- ACTION ITEM -
In the entries below, find the lines that contain the word "original" and copy them.

SOURCE DATA: Begin

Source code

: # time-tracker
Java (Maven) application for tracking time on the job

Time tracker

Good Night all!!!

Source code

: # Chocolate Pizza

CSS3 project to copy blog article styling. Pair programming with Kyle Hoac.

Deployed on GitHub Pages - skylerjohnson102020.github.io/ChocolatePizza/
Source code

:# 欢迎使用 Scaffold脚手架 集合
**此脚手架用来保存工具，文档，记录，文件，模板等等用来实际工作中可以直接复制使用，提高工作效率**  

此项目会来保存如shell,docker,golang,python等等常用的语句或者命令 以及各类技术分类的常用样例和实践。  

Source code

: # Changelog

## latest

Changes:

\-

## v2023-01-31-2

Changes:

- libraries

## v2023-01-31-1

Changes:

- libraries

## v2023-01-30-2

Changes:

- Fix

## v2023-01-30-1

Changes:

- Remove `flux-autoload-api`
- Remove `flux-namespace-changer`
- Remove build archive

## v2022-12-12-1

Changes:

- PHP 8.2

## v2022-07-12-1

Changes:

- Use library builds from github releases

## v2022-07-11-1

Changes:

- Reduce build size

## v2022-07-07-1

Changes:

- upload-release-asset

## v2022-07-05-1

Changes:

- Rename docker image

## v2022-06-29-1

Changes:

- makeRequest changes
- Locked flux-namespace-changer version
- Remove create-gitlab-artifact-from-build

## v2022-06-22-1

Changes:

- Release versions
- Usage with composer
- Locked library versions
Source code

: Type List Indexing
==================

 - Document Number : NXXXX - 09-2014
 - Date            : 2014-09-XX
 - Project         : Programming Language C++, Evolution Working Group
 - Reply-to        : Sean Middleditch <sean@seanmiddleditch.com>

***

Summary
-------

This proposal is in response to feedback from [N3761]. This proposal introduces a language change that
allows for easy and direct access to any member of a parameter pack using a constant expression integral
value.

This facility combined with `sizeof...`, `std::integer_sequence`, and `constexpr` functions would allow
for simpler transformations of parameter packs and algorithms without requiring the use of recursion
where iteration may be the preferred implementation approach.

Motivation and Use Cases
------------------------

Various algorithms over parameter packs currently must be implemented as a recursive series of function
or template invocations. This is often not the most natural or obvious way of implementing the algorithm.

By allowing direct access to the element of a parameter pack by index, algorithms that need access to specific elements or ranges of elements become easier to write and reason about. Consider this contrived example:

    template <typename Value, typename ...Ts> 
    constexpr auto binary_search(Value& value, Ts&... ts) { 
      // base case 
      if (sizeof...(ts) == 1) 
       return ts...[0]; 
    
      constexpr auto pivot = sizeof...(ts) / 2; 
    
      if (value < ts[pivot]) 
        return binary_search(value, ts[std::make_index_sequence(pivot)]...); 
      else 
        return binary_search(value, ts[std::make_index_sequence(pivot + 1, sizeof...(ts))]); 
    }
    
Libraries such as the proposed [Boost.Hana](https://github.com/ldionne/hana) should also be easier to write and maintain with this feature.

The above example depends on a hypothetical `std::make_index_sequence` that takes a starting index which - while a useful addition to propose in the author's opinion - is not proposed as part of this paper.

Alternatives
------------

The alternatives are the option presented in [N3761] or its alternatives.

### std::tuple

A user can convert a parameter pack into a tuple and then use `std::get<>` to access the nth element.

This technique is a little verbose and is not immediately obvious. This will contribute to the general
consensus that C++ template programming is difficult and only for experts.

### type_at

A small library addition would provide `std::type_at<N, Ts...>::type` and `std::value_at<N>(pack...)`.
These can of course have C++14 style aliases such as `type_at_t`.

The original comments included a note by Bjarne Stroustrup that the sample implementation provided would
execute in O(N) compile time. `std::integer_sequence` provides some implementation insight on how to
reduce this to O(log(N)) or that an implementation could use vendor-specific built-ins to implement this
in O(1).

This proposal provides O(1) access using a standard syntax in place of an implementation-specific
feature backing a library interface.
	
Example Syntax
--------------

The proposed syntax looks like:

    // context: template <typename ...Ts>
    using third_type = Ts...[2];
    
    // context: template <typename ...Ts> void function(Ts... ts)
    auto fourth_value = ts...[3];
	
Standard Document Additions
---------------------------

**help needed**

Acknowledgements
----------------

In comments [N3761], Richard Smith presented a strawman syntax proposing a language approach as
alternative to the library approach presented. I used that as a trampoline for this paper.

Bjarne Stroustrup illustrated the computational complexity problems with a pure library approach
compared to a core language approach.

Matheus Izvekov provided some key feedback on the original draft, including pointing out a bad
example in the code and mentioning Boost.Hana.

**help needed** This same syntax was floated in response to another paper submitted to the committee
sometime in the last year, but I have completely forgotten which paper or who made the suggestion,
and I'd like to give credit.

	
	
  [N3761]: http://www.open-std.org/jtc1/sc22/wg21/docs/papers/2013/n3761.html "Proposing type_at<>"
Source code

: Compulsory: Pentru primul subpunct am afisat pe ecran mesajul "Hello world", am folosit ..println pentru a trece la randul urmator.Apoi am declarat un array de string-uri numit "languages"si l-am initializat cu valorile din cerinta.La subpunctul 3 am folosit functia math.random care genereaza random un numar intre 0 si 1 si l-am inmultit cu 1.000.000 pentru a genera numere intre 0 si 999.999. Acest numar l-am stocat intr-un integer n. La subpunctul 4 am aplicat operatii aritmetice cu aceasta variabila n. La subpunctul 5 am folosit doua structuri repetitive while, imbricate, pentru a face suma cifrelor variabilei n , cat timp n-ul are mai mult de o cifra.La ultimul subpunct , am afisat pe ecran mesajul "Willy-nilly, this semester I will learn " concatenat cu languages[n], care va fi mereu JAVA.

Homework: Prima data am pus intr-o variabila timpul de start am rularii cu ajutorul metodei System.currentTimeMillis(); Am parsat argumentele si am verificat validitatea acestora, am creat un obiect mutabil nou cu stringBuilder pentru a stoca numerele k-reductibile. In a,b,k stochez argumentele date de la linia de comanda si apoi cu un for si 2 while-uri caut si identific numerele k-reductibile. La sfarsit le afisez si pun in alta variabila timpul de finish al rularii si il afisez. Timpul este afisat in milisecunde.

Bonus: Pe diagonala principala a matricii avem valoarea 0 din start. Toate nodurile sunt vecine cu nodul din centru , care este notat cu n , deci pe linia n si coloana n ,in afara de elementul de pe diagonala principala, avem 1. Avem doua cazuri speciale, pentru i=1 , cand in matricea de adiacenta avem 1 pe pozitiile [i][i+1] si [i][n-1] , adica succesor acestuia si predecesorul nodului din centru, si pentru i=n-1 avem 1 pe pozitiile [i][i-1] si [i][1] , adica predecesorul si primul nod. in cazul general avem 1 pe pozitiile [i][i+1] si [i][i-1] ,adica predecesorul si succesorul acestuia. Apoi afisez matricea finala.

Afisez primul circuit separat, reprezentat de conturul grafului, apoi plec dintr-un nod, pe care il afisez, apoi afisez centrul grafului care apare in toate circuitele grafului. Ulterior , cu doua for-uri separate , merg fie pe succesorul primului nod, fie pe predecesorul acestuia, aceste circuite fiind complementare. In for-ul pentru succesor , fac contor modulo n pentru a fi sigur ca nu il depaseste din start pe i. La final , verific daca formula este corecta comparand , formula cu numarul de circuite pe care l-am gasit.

SOURCE DATA: End

- FINISHED EXERCISE -
The original comments included a note by Bjarne Stroustrup that the sample implementation provided would
Matheus Izvekov provided some key feedback on the original draft, including pointing out a bad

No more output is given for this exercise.